5 étapes préparatoires ou externes :

  1. Yamas : règles de retenue ou de maîtrise de soi, discipline sociale.
  2. Niyamas : code éthique personnel.
  3. Asanas : positions ou postures corporelles.
  4. Pranayama : maîtrise de l’énergie vitale, du souffle.
  5. Pratyahara : retrait des sens.

3 étapes élevées ou internes :

  1. Dharana : concentration.
  2. Dhyana : méditation, au sens traditionnel du mot.
  3. Samadhi : processus de plongée dans les couches profondes du mental pour atteindre à l’identification avec la conscience pure.

Lorsqu’on se soumet aux règles morales et éthiques proposées, on se libère d’un grand nombre de soucis du quotidien. Les asanas proposent une remise en forme du corps en même temps que l’expérimentation du calme du mental dans une action physique. Le pranayama invite à transmuter les empreintes psychiques anciennes ou/et récentes.  L’expérience du pratyahara permet de mettre de la distance entre les objets des sens et la sensation ressentie (par exemple : entendre du bruit sans en être affecté soit, parce que l’on s’en est « distancié », soit, parce que l’on a « débranché » sa réception dans le mental).

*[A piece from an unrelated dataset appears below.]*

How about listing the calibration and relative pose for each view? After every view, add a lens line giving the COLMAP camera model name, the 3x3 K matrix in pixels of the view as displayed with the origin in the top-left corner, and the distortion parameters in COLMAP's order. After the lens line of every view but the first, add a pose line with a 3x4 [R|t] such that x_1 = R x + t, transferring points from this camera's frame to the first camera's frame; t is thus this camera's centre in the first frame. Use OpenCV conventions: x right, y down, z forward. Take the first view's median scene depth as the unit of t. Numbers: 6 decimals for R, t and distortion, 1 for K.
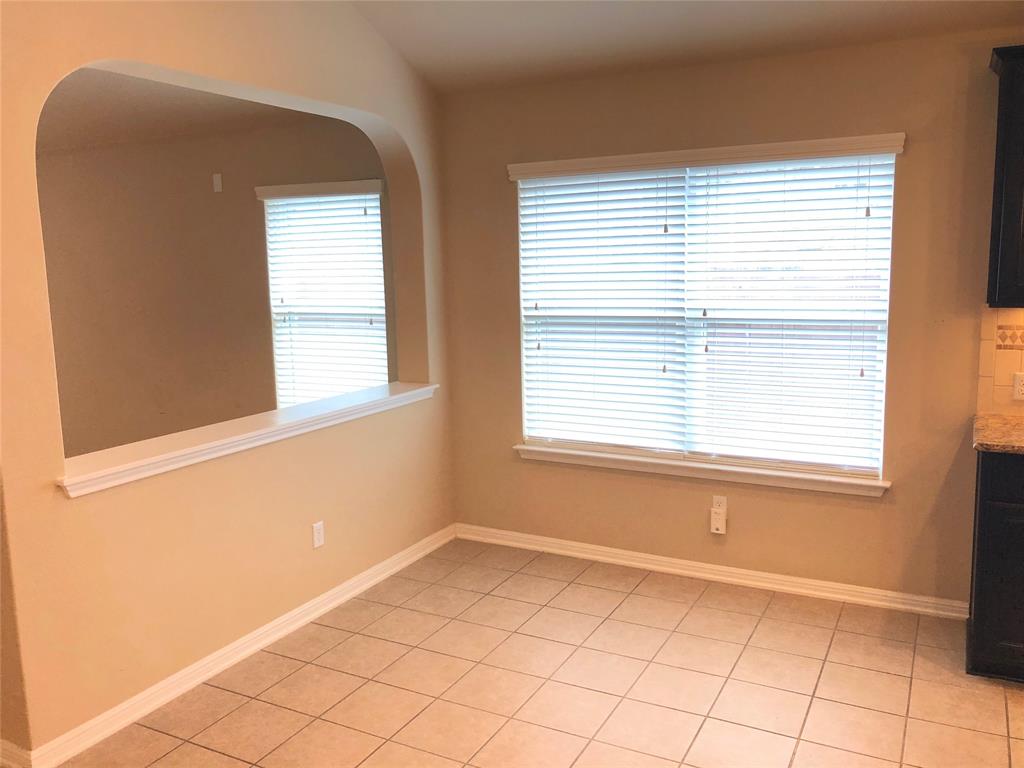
lens RADIAL K [[841.1, 0, 507.6], [0, 841.1, 380.7], [0, 0, 1]] dist [0.042068, -0.055203]
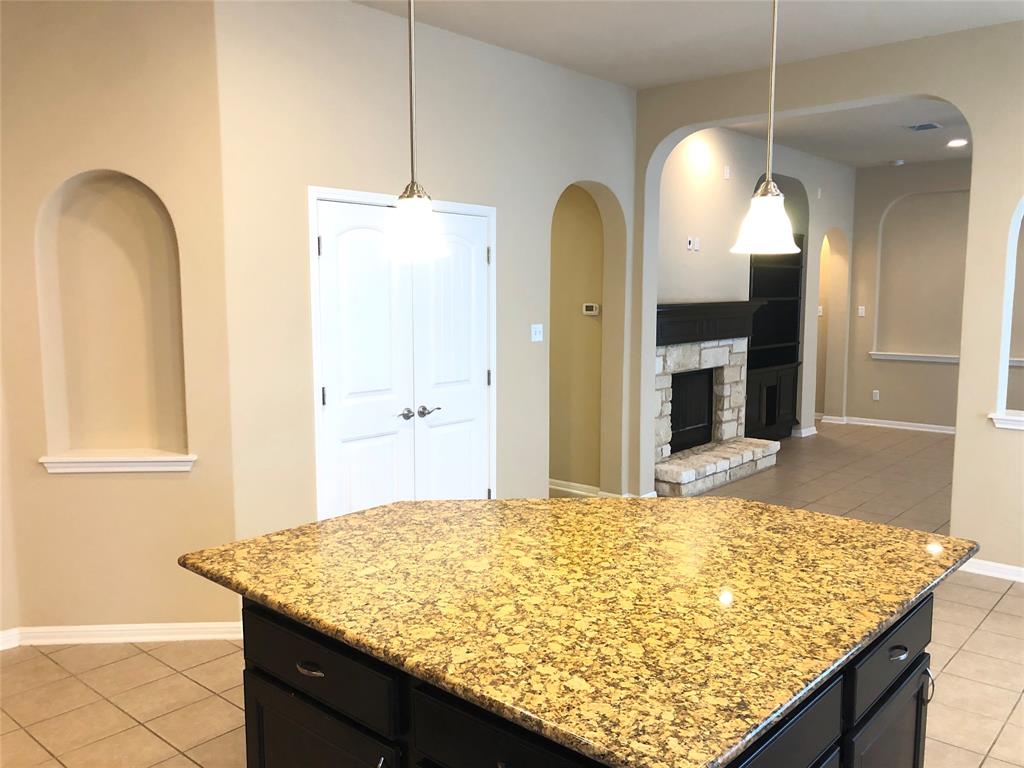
lens RADIAL K [[841.1, 0, 507.3], [0, 841.1, 386.5], [0, 0, 1]] dist [0.042068, -0.055203]
pose [[-0.230743, 0.131680, -0.964063, 0.897023], [-0.134221, 0.977021, 0.165575, -0.060777], [0.963713, 0.167603, -0.207766, 0.256308]]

A ce stade, le calme du mental et la force physique acquis permettent de connaître un état de santé optimal. Les trois étapes élevées permettent d’accéder à des expériences spirituelles de haut niveau. Si les Yoga Sûtras ne répondent pas toujours de manière suffisamment détaillée à la question du « comment s’y prendre », les personnes qui pratiquent le yoga peuvent se référer à d’autres textes qui les complètent : les Upanishads, par exemple. Comme on le voit, la motivation est nécessaire tout au long de ce chemin dont chacun est le maître d’œuvre pour lui-même.


[1] Ashtanga Samgraha – compilation la plus récente de textes autrefois transmis oralement.